1. **Two flexible modes**: Grouped/crosstab (`x_var` + `stack_var`) and multi-variable (`x_vars`)
2. **Basic stacked bars** with both count and percentage displays
3. **Age binning** for continuous variables
4. **Value mapping** for cleaner, more descriptive labels
5. **Custom ordering** for logical presentation of categories
6. **Missing value handling** with explicit NA categories
7. **Multi-variable comparisons** for survey batteries and Likert scales
8. **Custom color palettes** for different data types and branding
9. **Comprehensive tooltips** with prefixes, suffixes, and formatting
10. **Horizontal orientation** for better readability with long labels

## 🎯 Best Practices for Stacked Bar Charts

### General Guidelines

1. Choose appropriate stacking type
- Use "normal" or "counts" for comparing absolute counts across groups
- Use "percent" for comparing proportions within groups

2. Order categories logically
- When remapping values, remember to use the variable names as in the DataFrame
- Use natural ordering for ordinal variables (e.g., Likert scales)
- Consider frequency-based ordering for nominal categories
- Place "Other" or "Missing" categories at the end

### Multi-Variable Mode Best Practices

1. Choose questions with similar response scales
- Use questions that have the same or compatible response categories
- Consider mapping different scales to common categories when appropriate

2. Order questions logically
- Group related concepts together
- Consider ordering by typical response patterns (most positive to least positive)
- Place most important questions first

3. Use appropriate stacking type
- Use "percent" for comparing response patterns across questions
- Use "counts" when absolute counts matter more than proportions

3. Handle missing data thoughtfully
- Decide whether to include or exclude missing categories
- Use include_na = TRUE when missing patterns are meaningful
- Provide clear labels for missing categories

4. Use appropriate colors
- Use diverging palettes for scales with meaningful center points
- Use qualitative palettes for nominal categories
- Ensure sufficient contrast between adjacent categories
- Consider colorblind accessibility

5. Customize tooltips for clarity
- Include units and context in tooltips
- Use prefixes/suffixes to clarify meaning
- Format numbers appropriately for your audience

6. Consider your audience
- Use descriptive labels rather than codes
- Provide clear titles and subtitles
- Include sample sizes in subtitles when relevant


## 🌍 Common Use Cases

The `viz_stackedbar` function is particularly useful for:

- **Survey response analysis**: Displaying Likert scale responses across demographics
- **Demographic breakdowns**: Showing composition of groups by various characteristics  
- **Attitude research**: Comparing opinions across different populations
- **Market research**: Analyzing customer segments and preferences
- **Educational research**: Examining outcomes across different groups
- **Health surveys**: Displaying health behaviors or outcomes by demographics

## 📚 Conclusion

The `viz_stackedbar()` function provides a unified, comprehensive solution for creating publication-ready stacked bar charts from survey data.

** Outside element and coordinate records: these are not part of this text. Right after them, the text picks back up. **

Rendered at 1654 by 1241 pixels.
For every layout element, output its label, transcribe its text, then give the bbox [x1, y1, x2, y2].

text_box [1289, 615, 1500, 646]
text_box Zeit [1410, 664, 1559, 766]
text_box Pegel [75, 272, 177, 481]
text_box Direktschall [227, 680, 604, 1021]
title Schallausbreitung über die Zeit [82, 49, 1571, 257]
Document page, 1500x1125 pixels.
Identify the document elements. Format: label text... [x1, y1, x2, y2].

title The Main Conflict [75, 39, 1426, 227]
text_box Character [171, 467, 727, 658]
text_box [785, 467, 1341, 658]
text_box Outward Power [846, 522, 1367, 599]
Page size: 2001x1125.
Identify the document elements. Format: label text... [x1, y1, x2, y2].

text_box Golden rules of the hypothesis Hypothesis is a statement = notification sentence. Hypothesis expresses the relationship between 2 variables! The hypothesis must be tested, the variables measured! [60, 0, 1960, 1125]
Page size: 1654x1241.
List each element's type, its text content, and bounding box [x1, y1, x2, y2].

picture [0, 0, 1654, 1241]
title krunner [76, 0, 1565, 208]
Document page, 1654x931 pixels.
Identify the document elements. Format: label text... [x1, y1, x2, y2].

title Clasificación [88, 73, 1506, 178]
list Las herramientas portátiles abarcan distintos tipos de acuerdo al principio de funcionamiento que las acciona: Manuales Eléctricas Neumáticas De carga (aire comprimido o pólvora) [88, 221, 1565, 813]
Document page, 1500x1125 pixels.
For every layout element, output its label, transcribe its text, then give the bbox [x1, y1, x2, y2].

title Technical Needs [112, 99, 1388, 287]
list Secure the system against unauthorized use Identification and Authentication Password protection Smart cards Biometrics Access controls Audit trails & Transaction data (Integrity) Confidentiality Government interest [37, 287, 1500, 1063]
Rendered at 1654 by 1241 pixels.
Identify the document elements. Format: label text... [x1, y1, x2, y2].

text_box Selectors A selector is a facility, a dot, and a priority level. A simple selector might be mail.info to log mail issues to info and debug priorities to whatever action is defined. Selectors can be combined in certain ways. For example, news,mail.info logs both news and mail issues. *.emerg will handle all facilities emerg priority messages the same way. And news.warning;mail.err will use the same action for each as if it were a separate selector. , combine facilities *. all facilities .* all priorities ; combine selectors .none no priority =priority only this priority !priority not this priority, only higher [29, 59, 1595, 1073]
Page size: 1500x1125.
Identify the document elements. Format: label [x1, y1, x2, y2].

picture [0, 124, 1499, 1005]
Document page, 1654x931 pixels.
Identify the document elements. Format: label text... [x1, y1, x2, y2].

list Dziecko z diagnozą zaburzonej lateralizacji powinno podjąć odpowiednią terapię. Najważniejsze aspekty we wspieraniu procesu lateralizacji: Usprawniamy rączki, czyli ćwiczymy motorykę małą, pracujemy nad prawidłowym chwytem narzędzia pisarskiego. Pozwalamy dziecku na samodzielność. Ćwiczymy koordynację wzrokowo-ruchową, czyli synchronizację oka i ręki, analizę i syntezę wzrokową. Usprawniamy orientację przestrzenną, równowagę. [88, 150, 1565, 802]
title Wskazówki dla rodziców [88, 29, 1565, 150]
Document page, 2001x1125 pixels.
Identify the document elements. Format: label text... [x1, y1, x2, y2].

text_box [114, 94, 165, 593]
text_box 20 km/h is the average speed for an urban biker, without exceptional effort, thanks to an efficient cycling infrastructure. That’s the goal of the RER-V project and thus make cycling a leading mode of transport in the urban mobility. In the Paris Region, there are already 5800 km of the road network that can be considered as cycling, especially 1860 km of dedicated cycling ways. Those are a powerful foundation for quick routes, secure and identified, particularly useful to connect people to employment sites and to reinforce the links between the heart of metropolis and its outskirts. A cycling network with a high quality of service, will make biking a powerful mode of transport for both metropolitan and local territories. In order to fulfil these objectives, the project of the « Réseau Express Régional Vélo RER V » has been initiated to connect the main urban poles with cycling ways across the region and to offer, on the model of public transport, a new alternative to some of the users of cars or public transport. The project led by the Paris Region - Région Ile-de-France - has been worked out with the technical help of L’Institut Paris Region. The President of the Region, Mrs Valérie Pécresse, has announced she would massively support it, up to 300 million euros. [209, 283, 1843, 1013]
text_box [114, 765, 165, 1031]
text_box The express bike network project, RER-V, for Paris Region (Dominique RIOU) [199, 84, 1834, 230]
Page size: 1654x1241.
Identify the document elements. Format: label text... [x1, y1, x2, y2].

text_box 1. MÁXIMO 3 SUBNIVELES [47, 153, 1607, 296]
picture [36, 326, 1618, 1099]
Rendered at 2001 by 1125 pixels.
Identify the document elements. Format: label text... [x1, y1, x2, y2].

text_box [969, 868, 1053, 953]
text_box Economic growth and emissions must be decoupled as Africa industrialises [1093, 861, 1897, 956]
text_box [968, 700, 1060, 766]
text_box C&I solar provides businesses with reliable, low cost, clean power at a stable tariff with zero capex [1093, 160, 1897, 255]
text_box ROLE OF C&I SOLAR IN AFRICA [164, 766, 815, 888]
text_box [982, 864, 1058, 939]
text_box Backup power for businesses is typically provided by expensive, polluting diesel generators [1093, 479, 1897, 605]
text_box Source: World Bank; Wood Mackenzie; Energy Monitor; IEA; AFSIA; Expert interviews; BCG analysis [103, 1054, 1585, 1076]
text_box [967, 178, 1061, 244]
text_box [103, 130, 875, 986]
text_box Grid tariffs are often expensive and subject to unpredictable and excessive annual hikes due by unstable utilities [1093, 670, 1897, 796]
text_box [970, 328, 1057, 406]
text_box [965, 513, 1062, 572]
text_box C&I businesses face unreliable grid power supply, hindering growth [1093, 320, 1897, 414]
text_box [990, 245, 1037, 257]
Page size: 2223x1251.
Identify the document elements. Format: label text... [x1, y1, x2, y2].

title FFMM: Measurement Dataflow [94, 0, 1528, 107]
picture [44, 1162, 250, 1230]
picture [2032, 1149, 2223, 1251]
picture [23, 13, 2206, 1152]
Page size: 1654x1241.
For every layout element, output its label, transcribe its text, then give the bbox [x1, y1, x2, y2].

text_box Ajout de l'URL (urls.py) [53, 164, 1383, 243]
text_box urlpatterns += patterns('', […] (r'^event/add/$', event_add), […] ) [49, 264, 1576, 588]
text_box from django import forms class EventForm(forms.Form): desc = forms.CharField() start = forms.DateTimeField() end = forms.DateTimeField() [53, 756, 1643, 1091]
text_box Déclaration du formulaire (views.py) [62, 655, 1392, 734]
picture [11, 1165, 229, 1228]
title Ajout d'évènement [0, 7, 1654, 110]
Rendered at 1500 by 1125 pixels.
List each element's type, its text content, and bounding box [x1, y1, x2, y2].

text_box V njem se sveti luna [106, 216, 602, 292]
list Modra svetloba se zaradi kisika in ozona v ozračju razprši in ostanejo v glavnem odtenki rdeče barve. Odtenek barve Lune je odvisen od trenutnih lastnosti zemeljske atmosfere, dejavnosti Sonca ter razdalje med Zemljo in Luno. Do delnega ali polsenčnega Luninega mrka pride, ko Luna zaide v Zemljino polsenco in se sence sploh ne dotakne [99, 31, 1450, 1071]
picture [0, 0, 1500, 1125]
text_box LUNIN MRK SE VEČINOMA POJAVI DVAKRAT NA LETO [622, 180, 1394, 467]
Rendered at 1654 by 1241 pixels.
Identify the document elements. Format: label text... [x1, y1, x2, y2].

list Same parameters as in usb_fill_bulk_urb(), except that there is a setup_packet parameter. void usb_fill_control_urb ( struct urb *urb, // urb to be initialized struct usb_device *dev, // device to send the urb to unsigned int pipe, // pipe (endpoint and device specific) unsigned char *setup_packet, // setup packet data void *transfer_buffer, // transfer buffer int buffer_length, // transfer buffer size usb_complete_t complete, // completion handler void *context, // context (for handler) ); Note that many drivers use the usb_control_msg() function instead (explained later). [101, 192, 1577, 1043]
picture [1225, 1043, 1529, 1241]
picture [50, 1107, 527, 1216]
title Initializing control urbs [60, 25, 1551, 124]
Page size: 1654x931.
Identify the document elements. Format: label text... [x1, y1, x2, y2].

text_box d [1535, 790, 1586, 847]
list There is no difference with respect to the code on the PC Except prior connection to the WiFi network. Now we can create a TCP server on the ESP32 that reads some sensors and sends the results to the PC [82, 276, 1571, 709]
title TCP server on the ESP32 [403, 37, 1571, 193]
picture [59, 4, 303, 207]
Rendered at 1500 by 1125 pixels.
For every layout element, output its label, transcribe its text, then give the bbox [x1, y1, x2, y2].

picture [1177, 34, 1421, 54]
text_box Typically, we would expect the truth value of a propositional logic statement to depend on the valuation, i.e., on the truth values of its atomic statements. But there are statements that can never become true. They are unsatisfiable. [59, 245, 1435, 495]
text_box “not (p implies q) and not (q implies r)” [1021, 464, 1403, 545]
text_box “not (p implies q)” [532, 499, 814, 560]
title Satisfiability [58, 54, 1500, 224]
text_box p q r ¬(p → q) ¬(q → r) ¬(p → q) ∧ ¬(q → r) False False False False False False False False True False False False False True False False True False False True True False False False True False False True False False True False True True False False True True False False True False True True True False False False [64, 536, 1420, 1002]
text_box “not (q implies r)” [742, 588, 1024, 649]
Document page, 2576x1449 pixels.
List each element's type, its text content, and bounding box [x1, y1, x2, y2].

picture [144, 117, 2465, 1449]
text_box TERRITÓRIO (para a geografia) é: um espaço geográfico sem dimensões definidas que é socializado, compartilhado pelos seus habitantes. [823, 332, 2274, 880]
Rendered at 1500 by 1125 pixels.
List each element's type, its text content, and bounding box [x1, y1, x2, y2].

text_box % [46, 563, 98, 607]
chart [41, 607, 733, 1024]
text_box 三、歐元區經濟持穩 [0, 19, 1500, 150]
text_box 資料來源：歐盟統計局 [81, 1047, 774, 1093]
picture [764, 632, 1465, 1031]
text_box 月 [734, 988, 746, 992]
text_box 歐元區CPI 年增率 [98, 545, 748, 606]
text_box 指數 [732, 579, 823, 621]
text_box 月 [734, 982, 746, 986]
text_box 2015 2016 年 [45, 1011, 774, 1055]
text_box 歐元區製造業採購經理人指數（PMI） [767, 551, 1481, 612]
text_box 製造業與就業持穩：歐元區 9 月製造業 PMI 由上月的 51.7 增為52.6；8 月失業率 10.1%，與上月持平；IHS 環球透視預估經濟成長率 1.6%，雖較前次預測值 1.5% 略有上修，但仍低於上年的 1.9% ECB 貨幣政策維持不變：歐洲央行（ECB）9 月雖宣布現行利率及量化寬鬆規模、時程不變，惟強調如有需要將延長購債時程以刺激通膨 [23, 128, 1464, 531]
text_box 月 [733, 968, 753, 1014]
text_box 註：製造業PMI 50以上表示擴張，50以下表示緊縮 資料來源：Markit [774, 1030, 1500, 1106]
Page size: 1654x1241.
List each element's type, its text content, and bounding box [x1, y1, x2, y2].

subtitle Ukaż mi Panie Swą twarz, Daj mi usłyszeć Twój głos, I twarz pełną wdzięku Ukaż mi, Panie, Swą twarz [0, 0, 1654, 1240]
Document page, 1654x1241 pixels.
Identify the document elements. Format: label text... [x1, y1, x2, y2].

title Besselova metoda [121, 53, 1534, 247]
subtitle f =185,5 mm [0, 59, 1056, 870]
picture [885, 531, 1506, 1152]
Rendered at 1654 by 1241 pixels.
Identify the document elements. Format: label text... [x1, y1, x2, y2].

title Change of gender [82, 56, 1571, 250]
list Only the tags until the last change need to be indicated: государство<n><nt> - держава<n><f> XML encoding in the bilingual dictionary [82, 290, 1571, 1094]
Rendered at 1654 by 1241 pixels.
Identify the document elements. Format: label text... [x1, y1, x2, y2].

Its two flexible modes handle the most common visualization needs:

- **Grouped/Crosstab Mode** (`x_var` + `stack_var`): Show how one variable breaks down by another
- **Multi-Variable Mode** (`x_vars`): Compare response distributions across multiple survey questions

Key advantages include:

- **Unified interface** - one function for both crosstabs and survey batteries
- **Automatic data preparation** for common survey data formats
- **Smart mode detection** based on the parameters you provide
- **Flexible binning and mapping** for continuous and coded variables
- **Comprehensive missing data handling** options
- **Interactive tooltips** for enhanced data exploration
- **Publication-ready styling** with extensive customization options

**Note:** If you were previously using `viz_stackedbars()` for multi-variable comparisons, 
you can now use `viz_stackedbar()` with the same parameters. The old function still works 
but `viz_stackedbar()` is now the recommended approach for all stacked bar chart needs.